That's me. Have you ever taken a picture and say, "Is that me?"
I call this, "The Fat Girl Complex"
More than often I walk into the the Plus Size section.
More than often I still think I am overlooked.
More than often the mental image of myself in my head is still 264 pounds.
The feeling doesnt go away.
I was so used to being heavy for SOOO long, that "Small Stefanie" is kinda of hard to adjust too.
YOure probably thinking, "Are you serious?" Im dead serious. I can take all the selfies I want but sometimes the mental image I have of me (keyword is :Sometimes) is of a bigger Stefanie.
And lemme tell you...maintaining is a beast. I am constantly struggling.
When people tell me, "Well the hard part is over!" I look at them insane. It's not. The hardest part is NOT gaining it all back and it's so easy too!

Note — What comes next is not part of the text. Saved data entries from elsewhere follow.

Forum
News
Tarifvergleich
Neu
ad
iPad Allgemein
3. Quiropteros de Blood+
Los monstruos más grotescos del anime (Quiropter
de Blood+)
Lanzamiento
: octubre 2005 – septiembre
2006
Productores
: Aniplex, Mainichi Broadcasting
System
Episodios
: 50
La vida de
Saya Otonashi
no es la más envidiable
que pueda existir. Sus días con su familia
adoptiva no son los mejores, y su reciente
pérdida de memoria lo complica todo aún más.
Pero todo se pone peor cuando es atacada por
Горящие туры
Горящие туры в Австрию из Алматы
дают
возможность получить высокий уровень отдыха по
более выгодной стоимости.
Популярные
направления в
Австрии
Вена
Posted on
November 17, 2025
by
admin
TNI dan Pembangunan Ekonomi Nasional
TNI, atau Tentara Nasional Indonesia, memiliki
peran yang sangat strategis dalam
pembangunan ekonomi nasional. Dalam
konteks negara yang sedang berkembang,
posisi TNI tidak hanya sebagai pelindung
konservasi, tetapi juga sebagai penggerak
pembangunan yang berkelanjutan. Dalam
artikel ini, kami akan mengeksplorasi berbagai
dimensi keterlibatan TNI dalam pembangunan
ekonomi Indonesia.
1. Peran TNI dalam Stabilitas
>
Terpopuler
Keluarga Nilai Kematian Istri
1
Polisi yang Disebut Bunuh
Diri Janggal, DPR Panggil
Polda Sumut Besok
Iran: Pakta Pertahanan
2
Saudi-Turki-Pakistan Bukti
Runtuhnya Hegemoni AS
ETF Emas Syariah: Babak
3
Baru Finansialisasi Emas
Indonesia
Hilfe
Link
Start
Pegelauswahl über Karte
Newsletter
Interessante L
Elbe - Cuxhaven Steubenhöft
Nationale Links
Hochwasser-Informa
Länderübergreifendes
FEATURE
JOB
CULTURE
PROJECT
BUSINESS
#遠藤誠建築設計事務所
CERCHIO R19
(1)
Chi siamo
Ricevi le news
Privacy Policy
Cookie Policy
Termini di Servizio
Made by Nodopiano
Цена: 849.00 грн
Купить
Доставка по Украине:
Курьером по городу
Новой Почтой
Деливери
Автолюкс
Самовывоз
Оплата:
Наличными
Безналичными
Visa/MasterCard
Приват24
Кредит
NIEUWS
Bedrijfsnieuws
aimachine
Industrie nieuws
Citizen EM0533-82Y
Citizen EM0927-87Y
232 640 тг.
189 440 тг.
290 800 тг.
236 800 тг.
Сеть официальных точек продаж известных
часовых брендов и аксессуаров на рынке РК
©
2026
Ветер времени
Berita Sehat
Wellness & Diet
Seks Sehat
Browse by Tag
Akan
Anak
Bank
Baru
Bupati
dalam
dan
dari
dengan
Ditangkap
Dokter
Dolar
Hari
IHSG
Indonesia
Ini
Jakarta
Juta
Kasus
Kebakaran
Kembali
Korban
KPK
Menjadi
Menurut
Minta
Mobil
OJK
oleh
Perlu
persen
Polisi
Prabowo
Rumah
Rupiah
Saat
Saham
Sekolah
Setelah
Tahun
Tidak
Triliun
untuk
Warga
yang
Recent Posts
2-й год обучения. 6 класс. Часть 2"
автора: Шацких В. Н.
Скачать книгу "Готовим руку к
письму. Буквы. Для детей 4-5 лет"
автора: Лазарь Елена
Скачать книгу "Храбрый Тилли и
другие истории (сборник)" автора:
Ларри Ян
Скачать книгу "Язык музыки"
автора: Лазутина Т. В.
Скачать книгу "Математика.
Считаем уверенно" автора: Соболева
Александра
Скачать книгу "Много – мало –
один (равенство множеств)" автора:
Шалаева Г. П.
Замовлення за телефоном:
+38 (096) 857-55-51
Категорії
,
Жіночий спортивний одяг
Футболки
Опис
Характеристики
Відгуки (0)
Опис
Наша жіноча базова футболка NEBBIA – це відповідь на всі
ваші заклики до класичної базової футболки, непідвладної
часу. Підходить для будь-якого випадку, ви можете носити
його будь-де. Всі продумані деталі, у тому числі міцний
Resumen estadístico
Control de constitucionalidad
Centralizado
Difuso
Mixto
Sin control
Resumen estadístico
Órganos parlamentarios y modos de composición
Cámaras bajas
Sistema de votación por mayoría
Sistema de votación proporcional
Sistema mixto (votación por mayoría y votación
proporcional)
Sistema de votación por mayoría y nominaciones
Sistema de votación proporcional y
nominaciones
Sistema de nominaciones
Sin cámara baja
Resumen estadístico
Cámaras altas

I get in the "Well it wont hurt me" mentality and before you know it, Im feeling sick to my stomach and remembering how easy it is to gain than to lose.
I guess I am just ranting.
Happy Saturday Kiddos!
2 comments:
Reading this post, you sound just like me. I know exactly how you're feeling. Take care and stay positive.
Dear STEF, you have build a strong foundation through this journey of yours. You've managed to accomplished something many women wish to do but aren't mentally strong or motivated enough to seek through till the end. YOU have gone through a lot of battles to be here today. You've worked HARD to mold your body into the physic you worked hard to get. So remember that you are stronger than ever before. You stand tall and proud... Remember how hard it's been to be fit and healthy. Remember that YOU SHOULD BE a HAPPY butterfly that's no longer in her cocoon(figuratively speaking);). Sooo in closing; SMILE!!! cuz damn you look tooo good to be a THUG. sincerely.. a big fan.